INPUT MATERIAL:

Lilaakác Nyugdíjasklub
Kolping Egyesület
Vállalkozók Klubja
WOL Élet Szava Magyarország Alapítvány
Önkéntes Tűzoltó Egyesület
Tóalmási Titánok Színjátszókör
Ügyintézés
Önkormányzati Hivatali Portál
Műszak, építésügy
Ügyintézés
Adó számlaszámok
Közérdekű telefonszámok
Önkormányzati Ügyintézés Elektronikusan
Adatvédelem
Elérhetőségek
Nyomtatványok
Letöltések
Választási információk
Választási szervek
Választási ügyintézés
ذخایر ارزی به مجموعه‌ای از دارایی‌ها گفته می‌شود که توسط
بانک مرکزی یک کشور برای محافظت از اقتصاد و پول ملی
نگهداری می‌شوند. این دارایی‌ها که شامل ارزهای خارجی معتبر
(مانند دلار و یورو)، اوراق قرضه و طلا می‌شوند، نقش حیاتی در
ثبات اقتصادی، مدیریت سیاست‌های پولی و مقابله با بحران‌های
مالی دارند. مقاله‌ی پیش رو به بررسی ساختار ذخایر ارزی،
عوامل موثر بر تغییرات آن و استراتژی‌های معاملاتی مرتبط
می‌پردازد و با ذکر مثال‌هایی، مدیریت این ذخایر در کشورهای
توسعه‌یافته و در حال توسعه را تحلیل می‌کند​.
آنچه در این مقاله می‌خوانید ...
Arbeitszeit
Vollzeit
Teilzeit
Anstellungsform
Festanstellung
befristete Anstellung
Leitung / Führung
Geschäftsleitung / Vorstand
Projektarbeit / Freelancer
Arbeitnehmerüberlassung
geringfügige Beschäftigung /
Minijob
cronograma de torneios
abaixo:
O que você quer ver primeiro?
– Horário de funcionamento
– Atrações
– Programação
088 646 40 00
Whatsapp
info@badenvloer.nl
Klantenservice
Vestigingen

EXERCISE DETAILS: Return the stretch of the entries above from their very start through the line containing "Választási információk", copying every line unchanged.

RESPONSE TO THE EXERCISE:
Lilaakác Nyugdíjasklub
Kolping Egyesület
Vállalkozók Klubja
WOL Élet Szava Magyarország Alapítvány
Önkéntes Tűzoltó Egyesület
Tóalmási Titánok Színjátszókör
Ügyintézés
Önkormányzati Hivatali Portál
Műszak, építésügy
Ügyintézés
Adó számlaszámok
Közérdekű telefonszámok
Önkormányzati Ügyintézés Elektronikusan
Adatvédelem
Elérhetőségek
Nyomtatványok
Letöltések
Választási információk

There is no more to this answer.